Teachers in Gaelscoileanna added that they have been a game-changer for Irish-medium schools, allowing them to create content that would not otherwise exist in Irish.
And a significant number of teachers said that digital technology is increasingly indispensable for the classroom-based assessments carried out at junior cycle.
Students associated with the Irish Secondary Level Students’ Union (ISSU) are generally receptive.
Eric Ehigie, a sixth-year student in Longford, said he and his brother prefer the iPad because it's lighter and more fun.
One parent shelled out €399 for the iPad but, when ebooks and a paper version of those books were added, it came to €840
Eiman Elsir, a TY student in Kildare, said iPads have restrictions to stop inappropriate behaviour during school, with teachers being alerted when students try to access banned apps or sites.
“I did find it hard to hard to study during exams because I had access to the internet and games right in front of me, but new developments are adding more restrictions,” she said.
“But there are so many resources online, such as maths tutorials or online flash cards.

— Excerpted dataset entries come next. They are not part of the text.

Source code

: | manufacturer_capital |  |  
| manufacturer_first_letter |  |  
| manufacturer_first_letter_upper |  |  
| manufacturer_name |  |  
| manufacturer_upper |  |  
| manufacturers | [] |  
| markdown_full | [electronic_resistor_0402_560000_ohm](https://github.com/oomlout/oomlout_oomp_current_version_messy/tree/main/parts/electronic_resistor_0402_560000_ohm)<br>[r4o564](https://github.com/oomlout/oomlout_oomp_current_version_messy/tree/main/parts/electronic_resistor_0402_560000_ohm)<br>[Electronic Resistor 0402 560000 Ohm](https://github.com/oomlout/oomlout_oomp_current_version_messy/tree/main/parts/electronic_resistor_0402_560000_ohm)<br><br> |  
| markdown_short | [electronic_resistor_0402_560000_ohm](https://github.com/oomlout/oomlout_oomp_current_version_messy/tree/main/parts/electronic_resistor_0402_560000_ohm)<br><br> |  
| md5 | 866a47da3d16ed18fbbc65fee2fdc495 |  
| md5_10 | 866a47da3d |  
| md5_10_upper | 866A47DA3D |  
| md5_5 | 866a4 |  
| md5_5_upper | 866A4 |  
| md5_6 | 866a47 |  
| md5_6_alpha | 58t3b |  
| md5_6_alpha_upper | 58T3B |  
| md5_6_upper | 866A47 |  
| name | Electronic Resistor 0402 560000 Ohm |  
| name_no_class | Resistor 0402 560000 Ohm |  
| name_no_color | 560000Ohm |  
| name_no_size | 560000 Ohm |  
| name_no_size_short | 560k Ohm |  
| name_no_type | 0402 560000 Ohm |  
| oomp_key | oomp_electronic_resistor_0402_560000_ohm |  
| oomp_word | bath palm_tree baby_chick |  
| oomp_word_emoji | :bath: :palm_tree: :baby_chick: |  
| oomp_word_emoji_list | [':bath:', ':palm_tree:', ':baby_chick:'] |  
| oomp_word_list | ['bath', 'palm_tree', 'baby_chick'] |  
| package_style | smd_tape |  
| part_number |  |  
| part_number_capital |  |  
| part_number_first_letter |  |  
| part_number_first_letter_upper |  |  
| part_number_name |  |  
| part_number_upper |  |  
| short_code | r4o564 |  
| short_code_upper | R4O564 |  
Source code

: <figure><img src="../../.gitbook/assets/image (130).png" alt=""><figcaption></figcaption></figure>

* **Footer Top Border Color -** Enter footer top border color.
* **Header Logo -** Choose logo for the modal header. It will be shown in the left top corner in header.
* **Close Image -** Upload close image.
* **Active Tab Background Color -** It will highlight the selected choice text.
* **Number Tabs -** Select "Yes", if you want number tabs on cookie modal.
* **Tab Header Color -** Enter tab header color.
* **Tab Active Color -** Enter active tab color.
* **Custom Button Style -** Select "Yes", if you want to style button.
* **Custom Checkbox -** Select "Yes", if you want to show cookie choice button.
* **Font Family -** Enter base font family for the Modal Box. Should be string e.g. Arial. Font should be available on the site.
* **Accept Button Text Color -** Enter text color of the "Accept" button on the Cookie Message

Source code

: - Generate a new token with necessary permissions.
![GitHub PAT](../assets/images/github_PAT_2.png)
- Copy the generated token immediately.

They can offer so much that physical books do not.”
It adds up: the cost of digital technology
While many parents have iPads or other tablets at home, most schools insist on using modified devices sourced through third-party suppliers such as Wriggle.
The most recent Barnardos school costs survey estimated that books for a first-year student cost €215.
But tablets can be a multiple of this with, in some cases, an iPad, protective cover, insurance and ebooks adding up to €1,000.
Parents who contacted The Irish Times say costs can vary significantly from one school to another.
One parent shelled out €399 for the iPad but, when ebooks and a paper version of those books were added, it came to €840.
In another school, an iPad and ebooks came to €750. Many schools mandate both ebooks and a paper copy.
Android devices are cheaper but haven't really taken off, with several educators citing the support that Apple provides.
Other schools, including Crana College in Buncrana, Co Donegal, use Google Chromebooks as viable and cheaper alternatives.
"Chromebooks, unlike iPads, are seen by students as purely an educational tool, and we have control over the content," says school principal Kevin Cooley. "At around €250 each, they're cheaper than iPads."